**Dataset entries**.
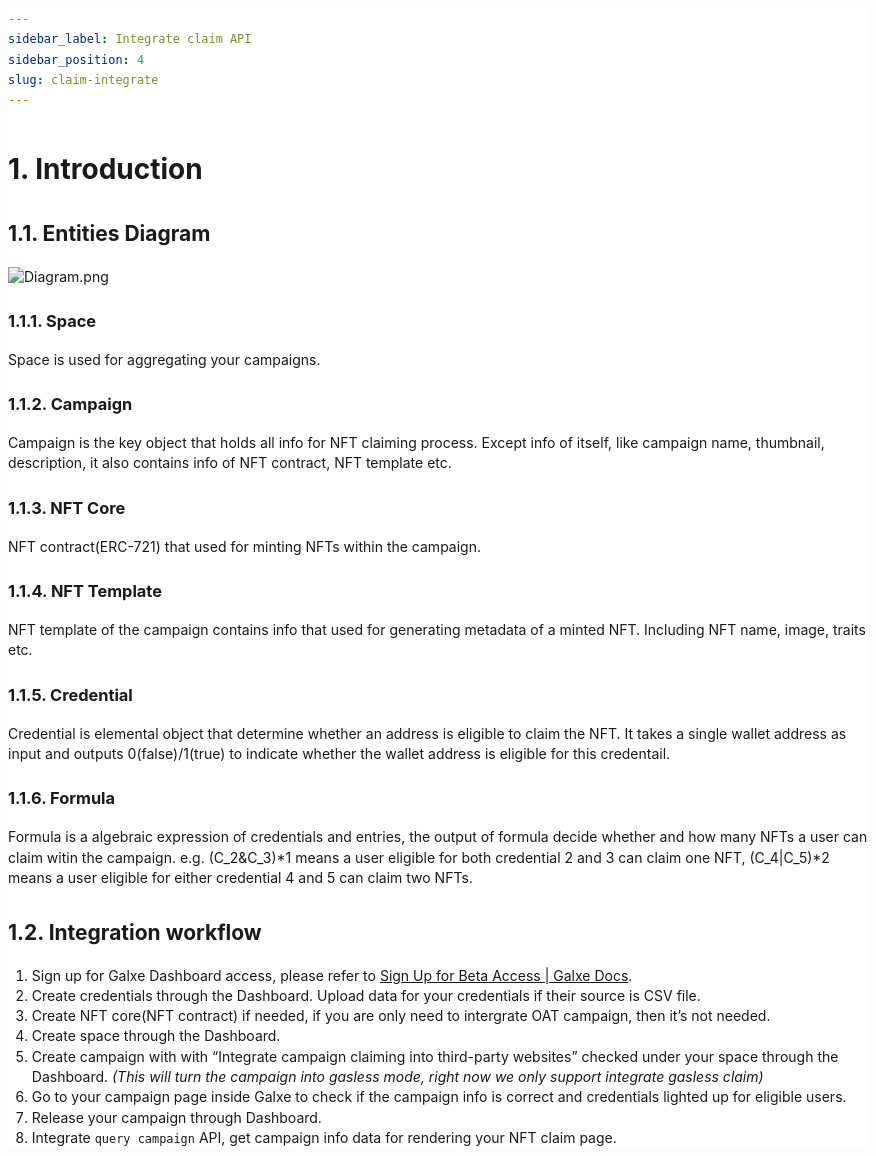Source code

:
 ```yaml
---
sidebar_label: Integrate claim API
sidebar_position: 4
slug: claim-integrate
---
```

#  1. Introduction

## 1.1. Entities Diagram

![Diagram.png](https://d257b89266utxb.cloudfront.net/galaxy/images/galaxy/1659682658861468090.png)

### 1.1.1. Space

Space is used for aggregating your campaigns.

### 1.1.2. Campaign

Campaign is the key object that holds all info for NFT claiming process. Except info of itself, like campaign name, thumbnail, description, it also contains info of NFT contract, NFT template etc.

### 1.1.3. NFT Core

NFT contract(ERC-721) that used for minting NFTs within the campaign.

### 1.1.4. NFT Template

NFT template of the campaign contains info that used for generating metadata of a minted NFT. Including NFT name, image, traits etc.

### 1.1.5. Credential

Credential is elemental object that determine whether an address is eligible to claim the NFT. It takes a single wallet address as input and outputs 0(false)/1(true) to indicate whether the wallet address is eligible for this credentail.

### 1.1.6. Formula

Formula is a algebraic expression of credentials and entries, the output of formula decide whether and how many NFTs a user can claim witin the campaign. e.g. (C_2&C_3)*1 means a user eligible for both credential 2 and 3 can claim one NFT, (C_4|C_5)*2 means a user eligible for either credential 4 and 5 can claim two NFTs.

## 1.2. Integration workflow

1. Sign up for Galxe Dashboard access, please refer to [Sign Up for Beta Access | Galxe Docs](https://docs.galxe.com/guide/dashboard-tutorial/beta-access).
2. Create credentials through the Dashboard. Upload data for your credentials if their source is CSV file.
3. Create NFT core(NFT contract) if needed, if you are only need to intergrate OAT campaign, then it’s not needed.
4. Create space through the Dashboard.
5. Create campaign with with “Integrate campaign claiming into third-party websites” checked  under your space through the Dashboard. *(This will turn the campaign into gasless mode, right now we only support integrate gasless claim)*
6. Go to your campaign page inside Galxe to check if the campaign info is correct and credentials lighted up for eligible users.
7. Release your campaign through Dashboard.
8. Integrate `query campaign` API, get campaign info data for rendering your NFT claim page.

**Exercise**. In the entries above, which lines hold the word "NFTs"? Copy them out.

**Result of this task**.
NFT contract(ERC-721) that used for minting NFTs within the campaign.
Formula is a algebraic expression of credentials and entries, the output of formula decide whether and how many NFTs a user can claim witin the campaign. e.g. (C_2&C_3)*1 means a user eligible for both credential 2 and 3 can claim one NFT, (C_4|C_5)*2 means a user eligible for either credential 4 and 5 can claim two NFTs.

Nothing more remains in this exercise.